To rectify the situation, I did the following:
1. HadoopGraph is simply a shell around a Configuration (this has
always been like this). There is no real data with HadoopGraph as the data is
pulled in at execution time via the InputFormat. As such, while no code
changed, conceptually, vendors think of HadoopGraph as their access point to
TP3 Hadoop-features.
public GraphComputer compute(Class<? extends GraphComputer>
graphComputerClass) {
if(graphComputerClass instanceof SparkGraphComputer) {
return new SparkGraphComputer(new
HadoopGraph(this.configuration()));
} else if (graphComputerClass instanceof GiraphGraphComputer) {
return new GiraphGraphComputer(new
HadoopGraph(this.configuration()));
} else ...
}
2. I created a PersistResultGraphAware interface which has a single
method:
public boolean supportsResultGraphPersistCombination(final
GraphComputer.ResultGraph resultGraph, final GraphComputer.Persist persist);
If you are a vendor and you have your own OutputFormat, make sure
it implements this interface. This way, persistence and data requirements are
known by Spark/GiraphGraphComputer.
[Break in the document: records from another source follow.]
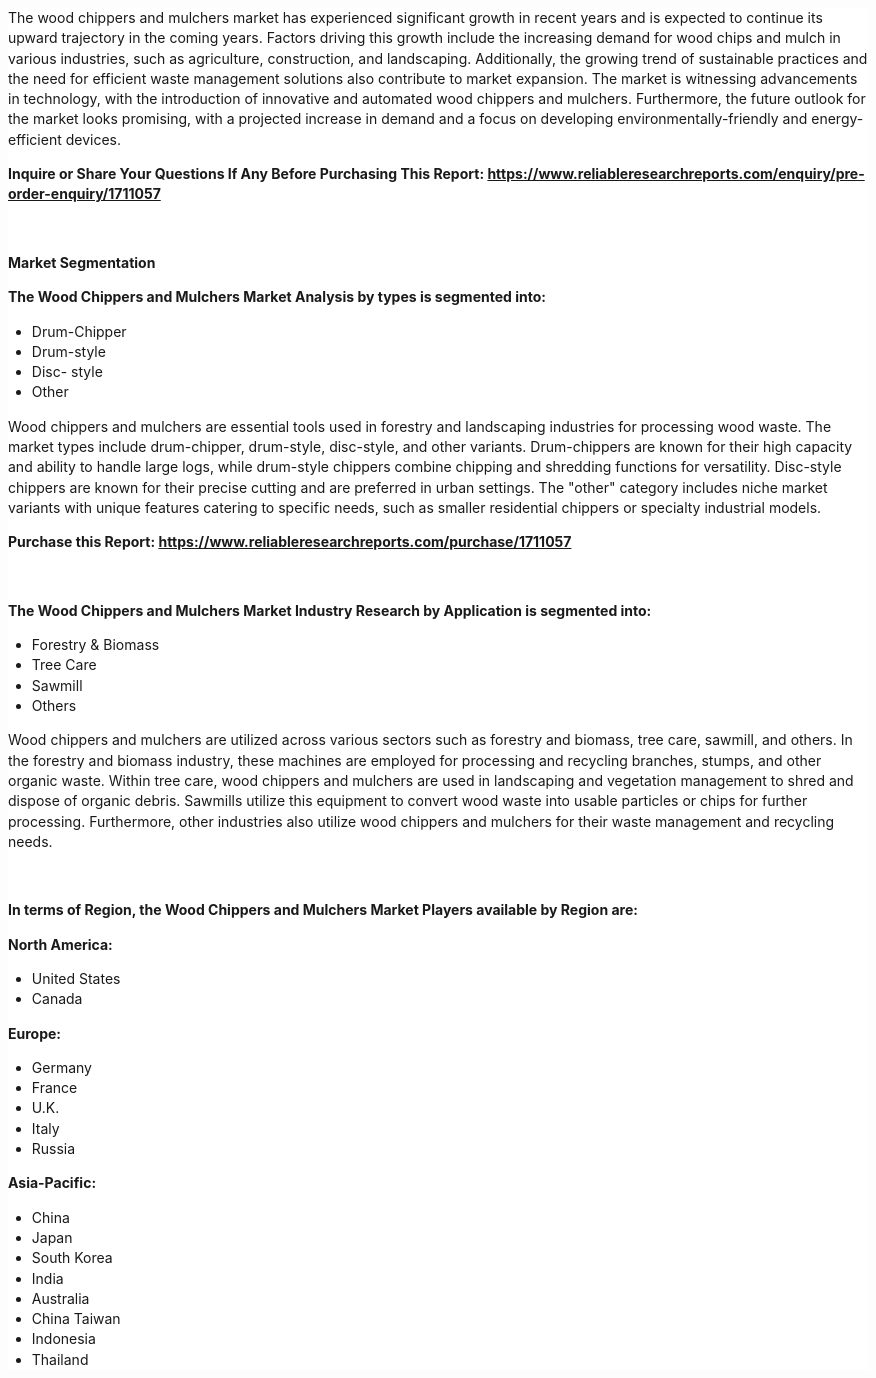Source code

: <p><p>The wood chippers and mulchers market has experienced significant growth in recent years and is expected to continue its upward trajectory in the coming years. Factors driving this growth include the increasing demand for wood chips and mulch in various industries, such as agriculture, construction, and landscaping. Additionally, the growing trend of sustainable practices and the need for efficient waste management solutions also contribute to market expansion. The market is witnessing advancements in technology, with the introduction of innovative and automated wood chippers and mulchers. Furthermore, the future outlook for the market looks promising, with a projected increase in demand and a focus on developing environmentally-friendly and energy-efficient devices.</p></p>
<p><strong>Inquire or Share Your Questions If Any Before Purchasing This Report: <a href="https://www.reliableresearchreports.com/enquiry/pre-order-enquiry/1711057">https://www.reliableresearchreports.com/enquiry/pre-order-enquiry/1711057</a></strong></p>
<p>&nbsp;</p>
<p><strong>Market Segmentation</strong></p>
<p><strong>The Wood Chippers and Mulchers Market Analysis by types is segmented into:</strong></p>
<p><ul><li>Drum-Chipper</li><li>Drum-style</li><li>Disc- style</li><li>Other</li></ul></p>
<p><p>Wood chippers and mulchers are essential tools used in forestry and landscaping industries for processing wood waste. The market types include drum-chipper, drum-style, disc-style, and other variants. Drum-chippers are known for their high capacity and ability to handle large logs, while drum-style chippers combine chipping and shredding functions for versatility. Disc-style chippers are known for their precise cutting and are preferred in urban settings. The "other" category includes niche market variants with unique features catering to specific needs, such as smaller residential chippers or specialty industrial models.</p></p>
<p><strong>Purchase this Report:&nbsp;<a href="https://www.reliableresearchreports.com/purchase/1711057">https://www.reliableresearchreports.com/purchase/1711057</a></strong></p>
<p>&nbsp;</p>
<p><strong>The Wood Chippers and Mulchers Market Industry Research by Application is segmented into:</strong></p>
<p><ul><li>Forestry & Biomass</li><li>Tree Care</li><li>Sawmill</li><li>Others</li></ul></p>
<p><p>Wood chippers and mulchers are utilized across various sectors such as forestry and biomass, tree care, sawmill, and others. In the forestry and biomass industry, these machines are employed for processing and recycling branches, stumps, and other organic waste. Within tree care, wood chippers and mulchers are used in landscaping and vegetation management to shred and dispose of organic debris. Sawmills utilize this equipment to convert wood waste into usable particles or chips for further processing. Furthermore, other industries also utilize wood chippers and mulchers for their waste management and recycling needs.</p></p>
<p>&nbsp;</p>
<p><strong>In terms of Region, the Wood Chippers and Mulchers Market Players available by Region are:</strong></p>
<p>
    <p> <strong> North America: </strong>
        <ul>
            <li>United States</li>
            <li>Canada</li>
        </ul>
        </p> 
    <p> <strong> Europe: </strong>
        <ul>
            <li>Germany</li>
            <li>France</li>
            <li>U.K.</li>
            <li>Italy</li>
            <li>Russia</li>
        </ul>
        </p> 
    <p> <strong> Asia-Pacific: </strong>
        <ul>
            <li>China</li>
            <li>Japan</li>
            <li>South Korea</li>
            <li>India</li>
            <li>Australia</li>
            <li>China Taiwan</li>
            <li>Indonesia</li>
            <li>Thailand</li>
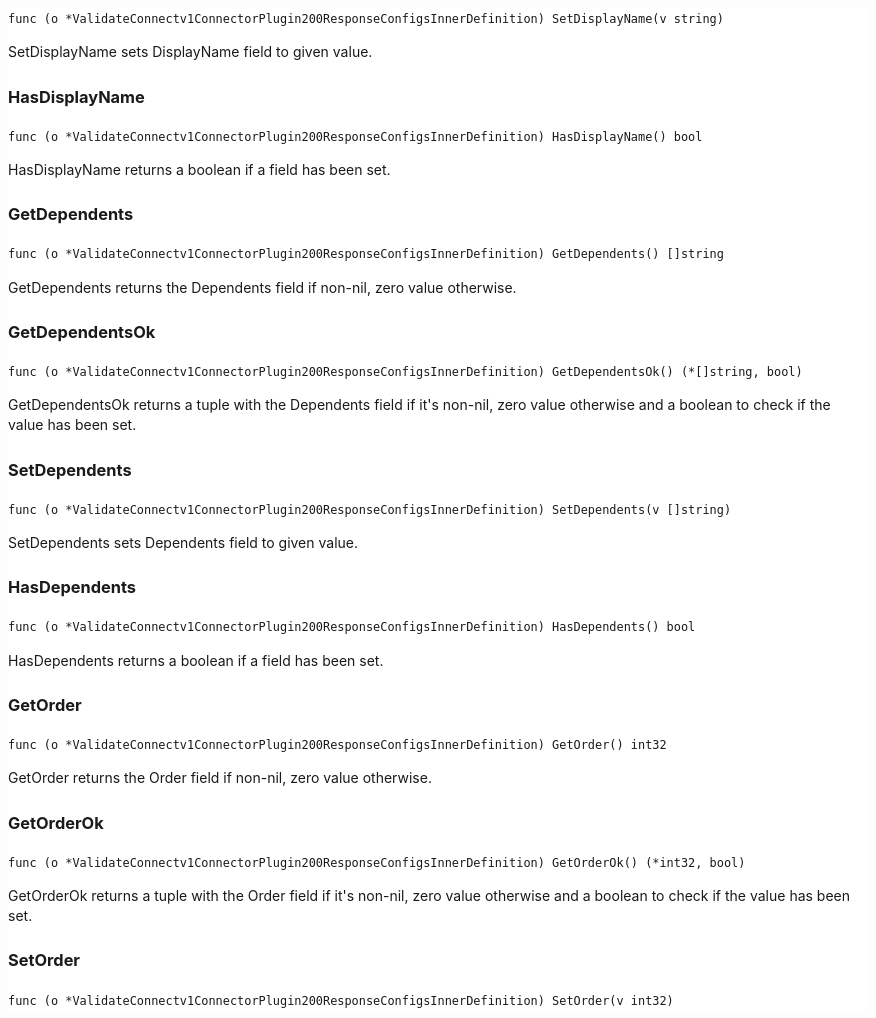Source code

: `func (o *ValidateConnectv1ConnectorPlugin200ResponseConfigsInnerDefinition) SetDisplayName(v string)`

SetDisplayName sets DisplayName field to given value.

### HasDisplayName

`func (o *ValidateConnectv1ConnectorPlugin200ResponseConfigsInnerDefinition) HasDisplayName() bool`

HasDisplayName returns a boolean if a field has been set.

### GetDependents

`func (o *ValidateConnectv1ConnectorPlugin200ResponseConfigsInnerDefinition) GetDependents() []string`

GetDependents returns the Dependents field if non-nil, zero value otherwise.

### GetDependentsOk

`func (o *ValidateConnectv1ConnectorPlugin200ResponseConfigsInnerDefinition) GetDependentsOk() (*[]string, bool)`

GetDependentsOk returns a tuple with the Dependents field if it's non-nil, zero value otherwise
and a boolean to check if the value has been set.

### SetDependents

`func (o *ValidateConnectv1ConnectorPlugin200ResponseConfigsInnerDefinition) SetDependents(v []string)`

SetDependents sets Dependents field to given value.

### HasDependents

`func (o *ValidateConnectv1ConnectorPlugin200ResponseConfigsInnerDefinition) HasDependents() bool`

HasDependents returns a boolean if a field has been set.

### GetOrder

`func (o *ValidateConnectv1ConnectorPlugin200ResponseConfigsInnerDefinition) GetOrder() int32`

GetOrder returns the Order field if non-nil, zero value otherwise.

### GetOrderOk

`func (o *ValidateConnectv1ConnectorPlugin200ResponseConfigsInnerDefinition) GetOrderOk() (*int32, bool)`

GetOrderOk returns a tuple with the Order field if it's non-nil, zero value otherwise
and a boolean to check if the value has been set.

### SetOrder

`func (o *ValidateConnectv1ConnectorPlugin200ResponseConfigsInnerDefinition) SetOrder(v int32)`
For the standard file-based OutputFormats
provided by TP3 HadoopGraph, the method body is:
@Override
public boolean supportsResultGraphPersistCombination(final
GraphComputer.ResultGraph resultGraph, final GraphComputer.Persist persist) {
return persist.equals(GraphComputer.Persist.NOTHING) ||
resultGraph.equals(GraphComputer.ResultGraph.NEW);
}
Why this body? Because for file-based OutputFormats you can not
update the original data file as files in HDFS are not random access. Thus,
only graph clones can be created.
Dan LaRocque is working on a TitanOutputFormat as we speak so we will see what
other concepts may need to be tweaked.
*** LaRocque: Want to know something crazy -- we can do this "new
HadoopGraph(titanConfiguration).traversal().V()" and OLTP linear scan the data
out of Titan via the TitanInputFormat :) Classy. :D
This is really nice for other vendors like Neo4j, OrientDB, etc. Just create an
Input/OutputFormat and you are automagically able to do OLAP graph operations
via Hadoop/Spark/Giraph.
Enjoy,
Marko.
http://markorodriguez.com